Propagation of Step-Function Light Pulses in a Resonant Medium

Abstract

A combined analytical and numerical analysis of the propagation of a step-function light pulse in a resonant medium is presented. It is found that the light pulse evolves into a steady-state amplitude-modulated wave train very closely approximated by the Jacobian elliptic function $\mathcal{E}=1.25\mathrm{} {\mathcal{E}}_{0}dn\left[\right(\frac{1}{\tau }\left)\right(t-\frac{z}{V}); \lambda ]$, where the modulus of the elliptic function $\lambda$ is equal to $\frac{4}{5}$ and ${\mathcal{E}}_0$ is the amplitude of the input pulse.
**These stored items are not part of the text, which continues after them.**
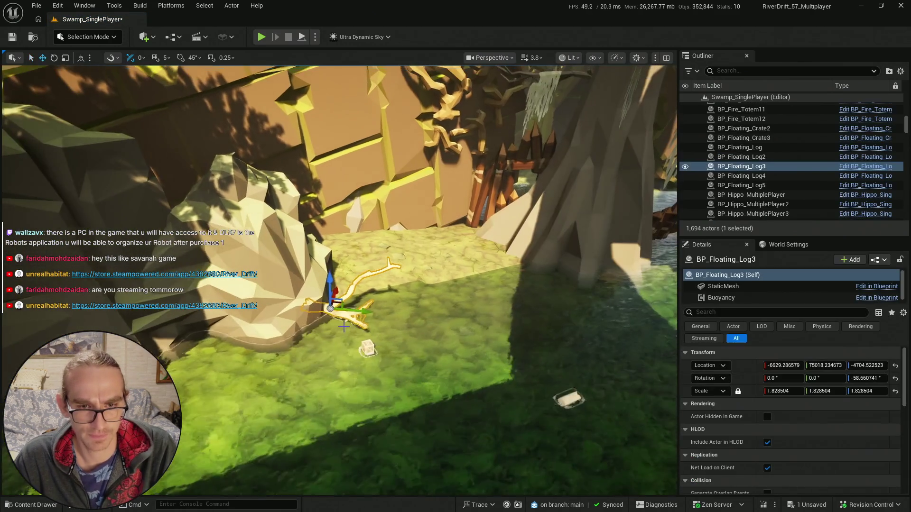
key(Escape)
mouse_move(425, 330)
mouse_down()
mouse_move(389, 341)
mouse_move(370, 336)
mouse_move(320, 266)
mouse_up()
key(ctrl+space)
click(346, 258)
click(526, 363)
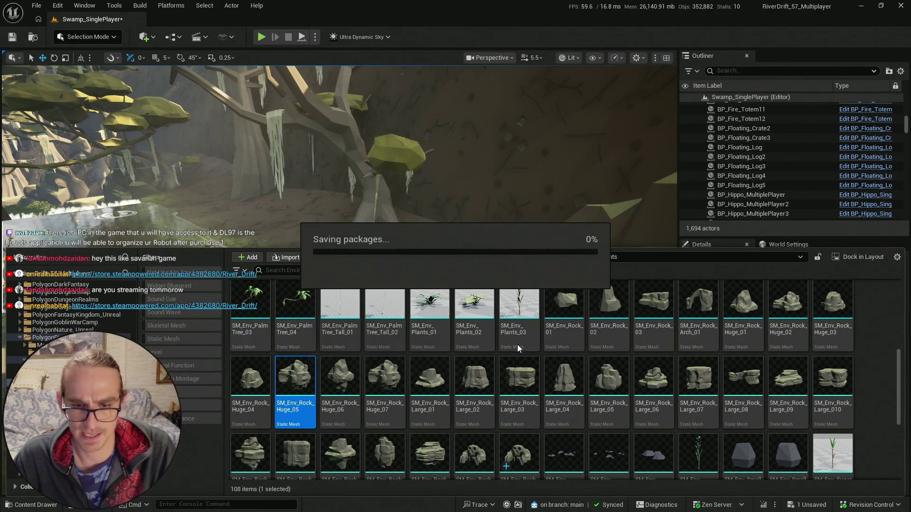
- Place a layered rock mesh on the pond's mossy bank
drag(335, 194, 320, 211)
click(30, 505)
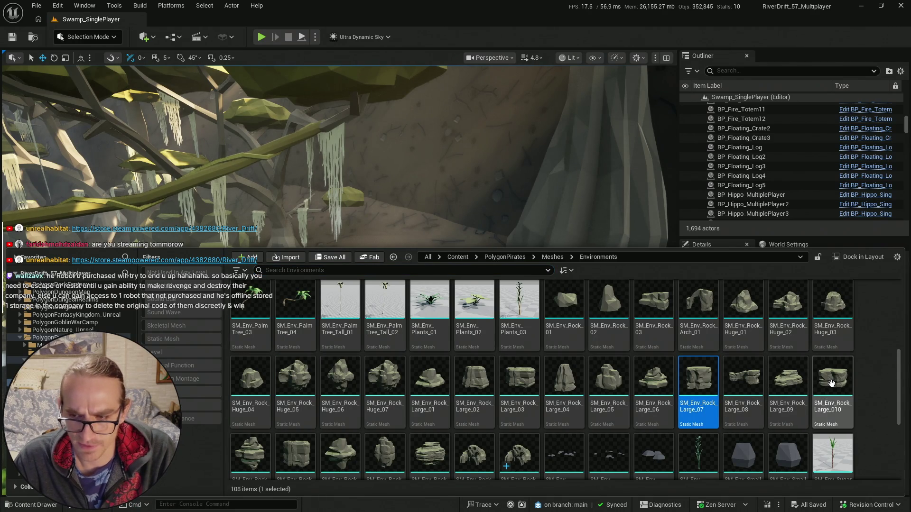
drag(326, 126, 297, 284)
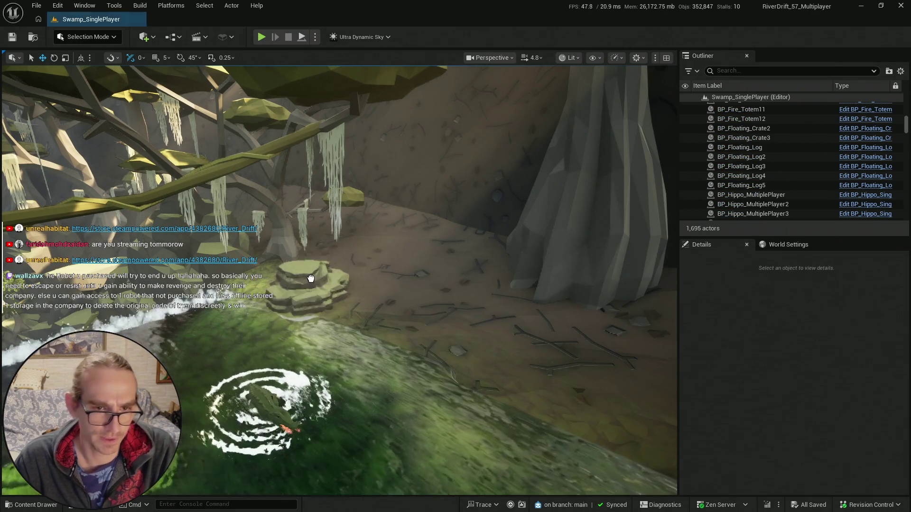
- Lower rock SM_Env_Rock_Large_251 into the pond bank
drag(378, 308, 378, 309)
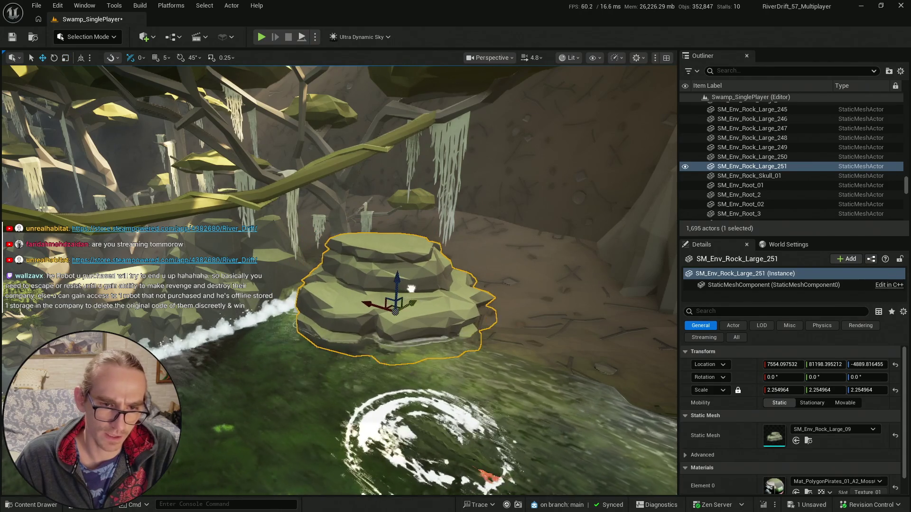
drag(408, 289, 391, 267)
key(Escape)
- Place SM_Env_Rock_Large_13 at the river's edge by the cliff
click(36, 505)
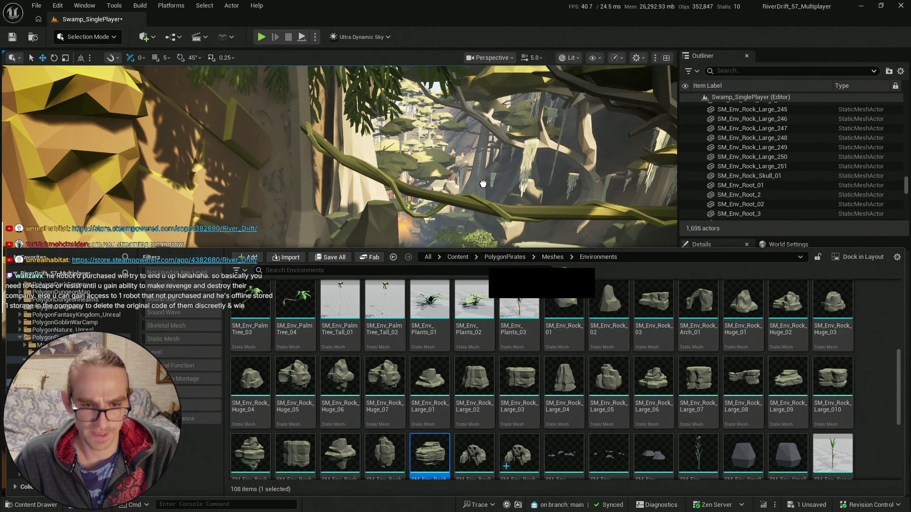
drag(477, 300, 317, 296)
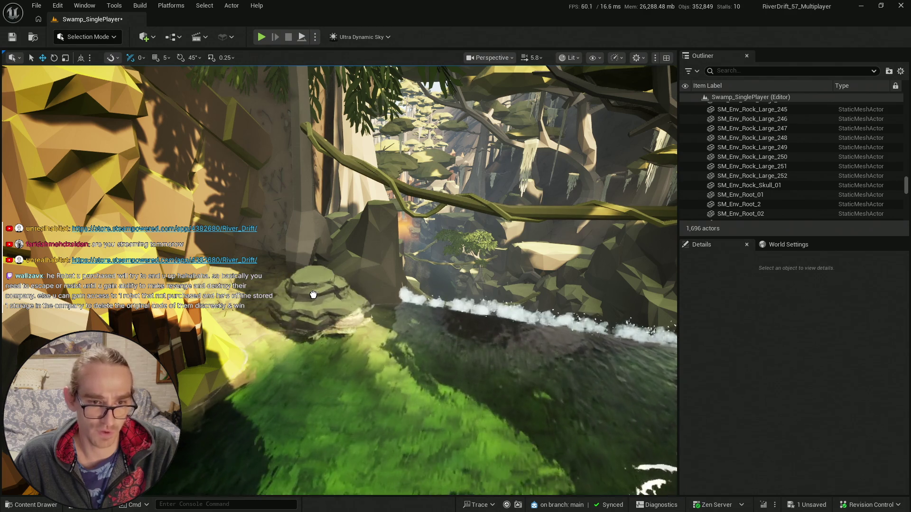
click(336, 289)
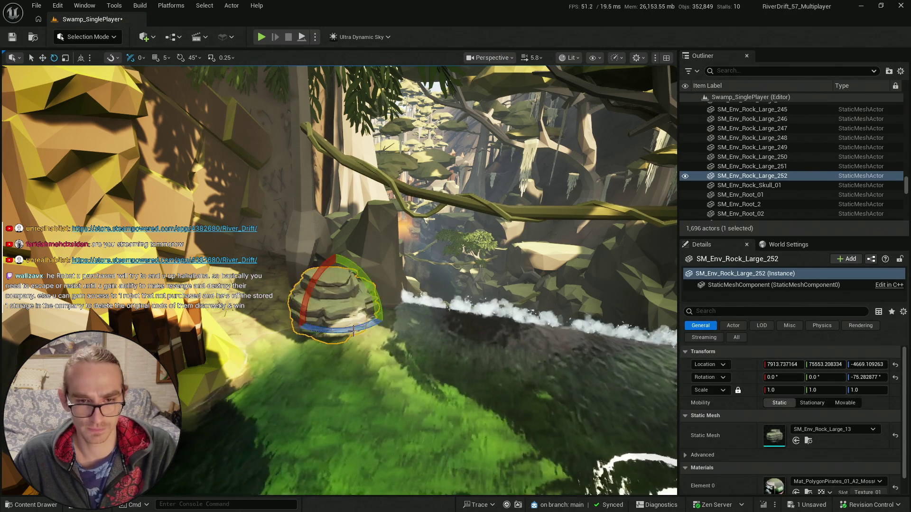
drag(337, 281, 330, 283)
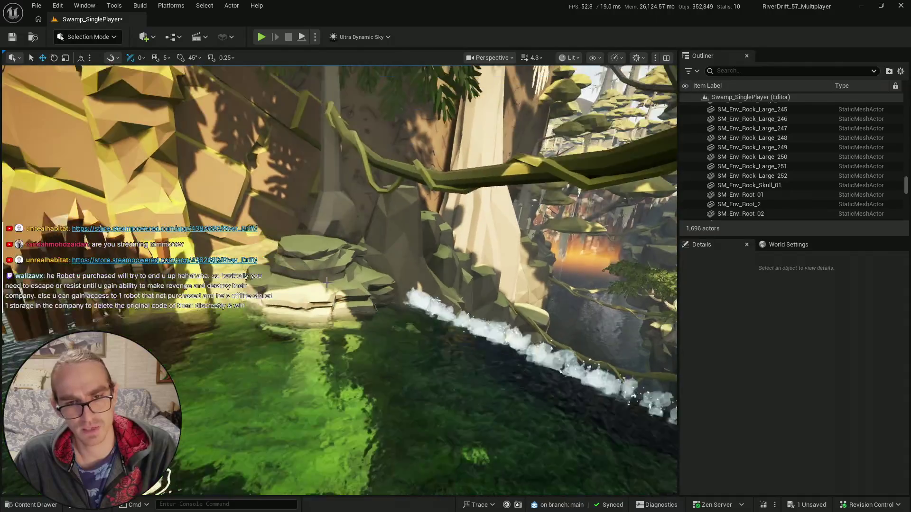
click(355, 319)
drag(356, 319, 347, 322)
click(348, 322)
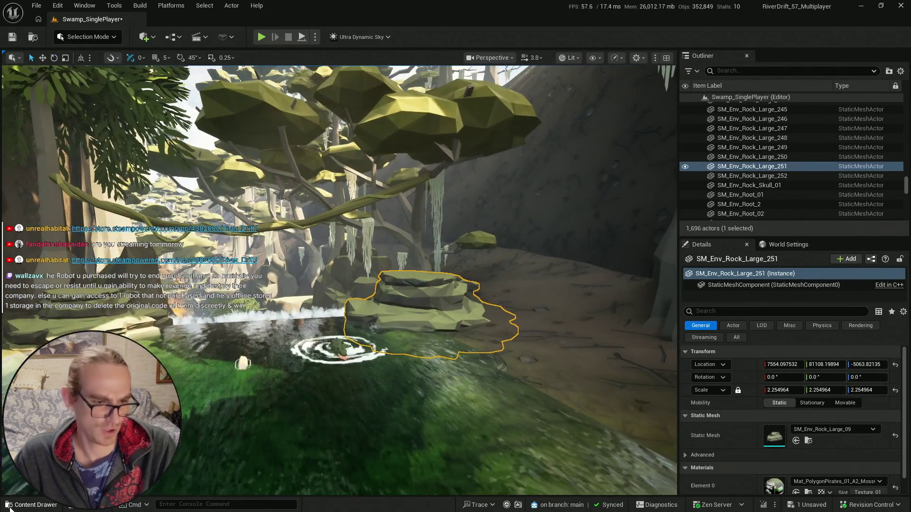
- Swap rock 251's mesh to SM_Env_Rock_Large_12, then scale it up and rotate it
click(22, 505)
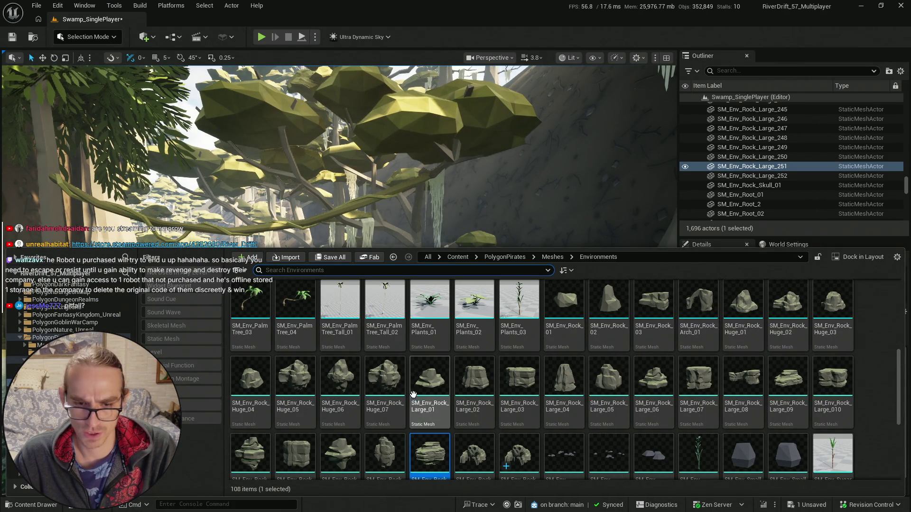
drag(386, 458, 810, 436)
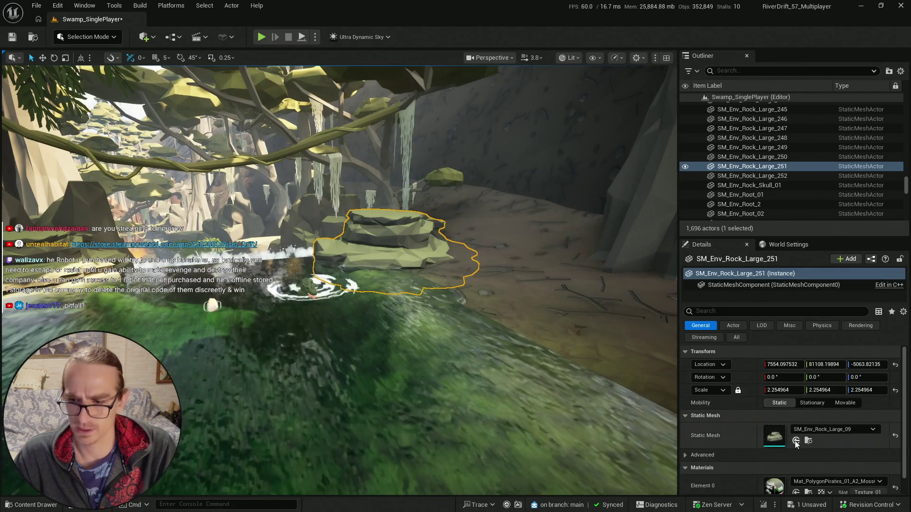
click(796, 441)
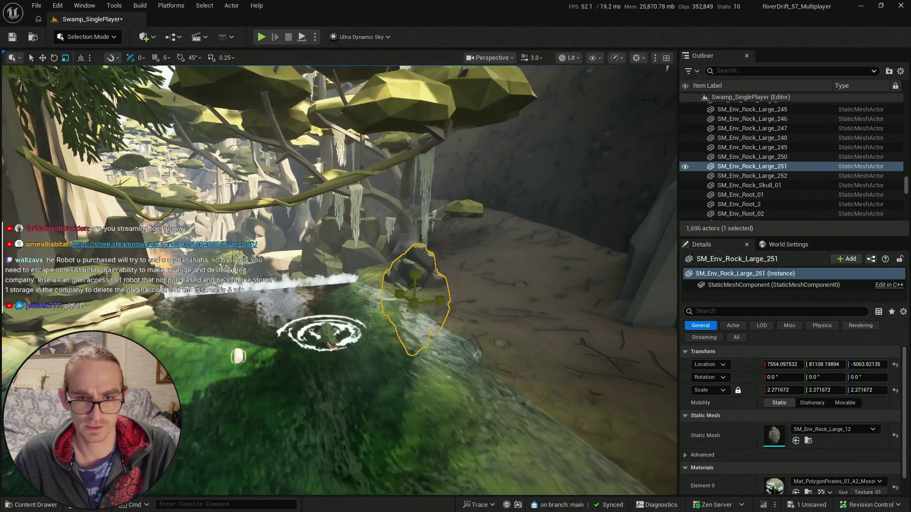
drag(415, 291, 417, 284)
key(w)
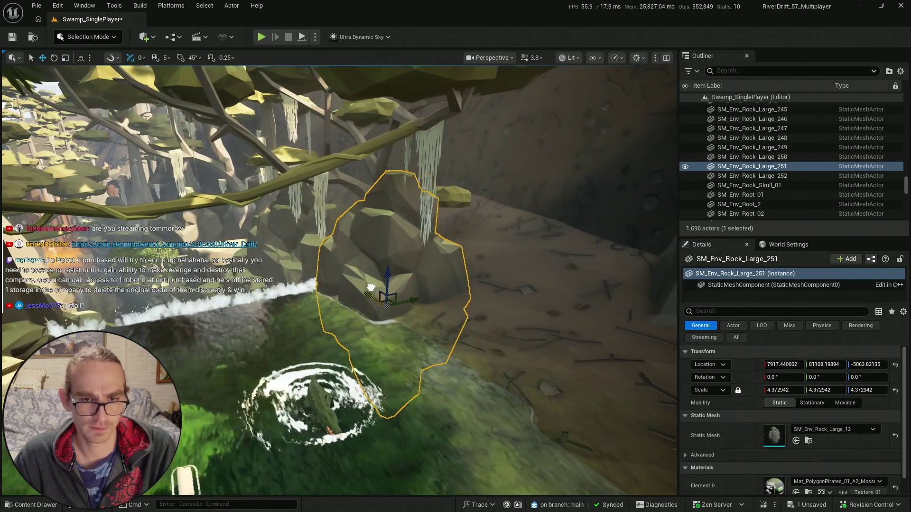
key(e)
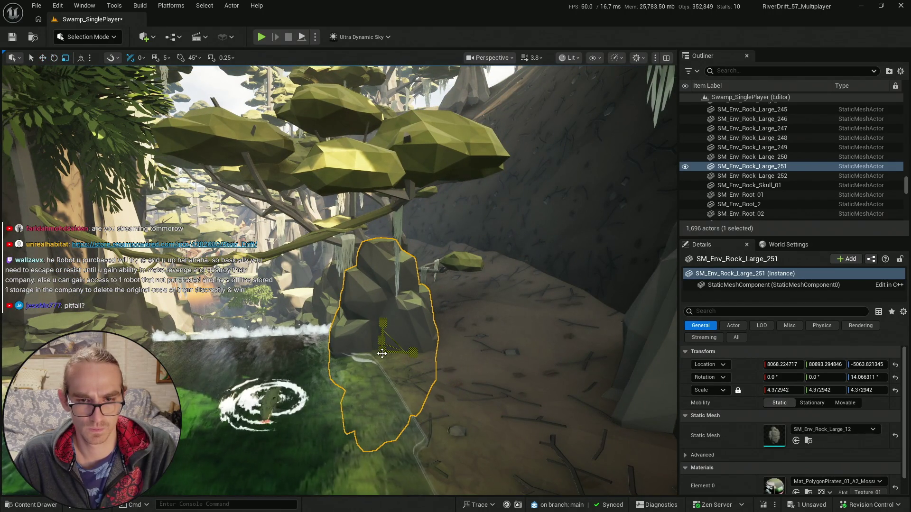
key(e)
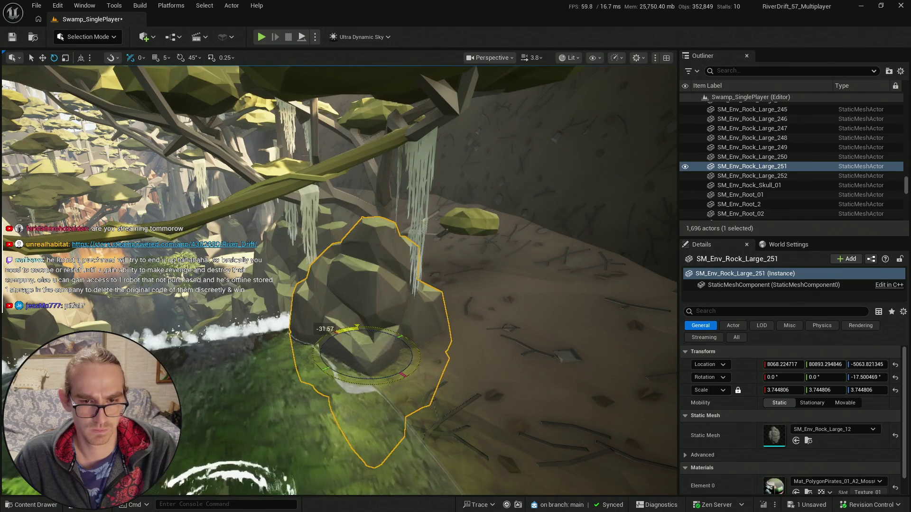
key(Escape)
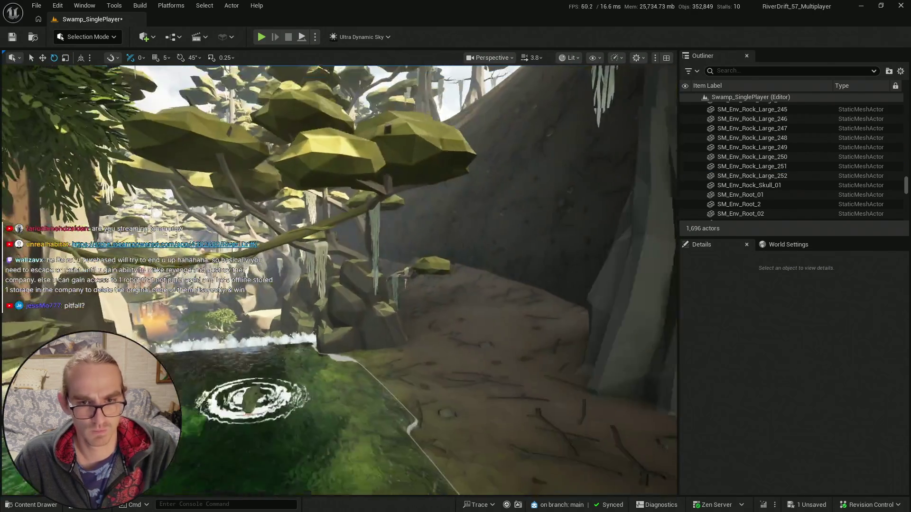
- Undo the tall rock's last move and lower it slightly
click(370, 328)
This result is consistent with an earlier analysis which showed that the elliptic $\mathrm{dn}$ function represented one of two classes of functions which satisfy the equations of resonant-pulse propagation and correspond to the distortionless propagation of an amplitude-modulated wave train through an inhomogeneously broadened medium. Expressions for the period, velocity, and parameter $\tau$ of the elliptic function are found as functions of the intensity of the input pulse. The form of the steady-state wave train is found to be the same in either an attenuating or amplifying medium. It is found that the velocity of the pulse train becomes significantly less than the speed of light when the density of energy that can be stored in the resonant atoms becomes an appreciable fraction of the energy density of the electromagnetic field. The conditions necessary for observing the amplitude-modulated pulse train in gaseous S${\mathrm{F}}_6$ and Na vapor are discussed.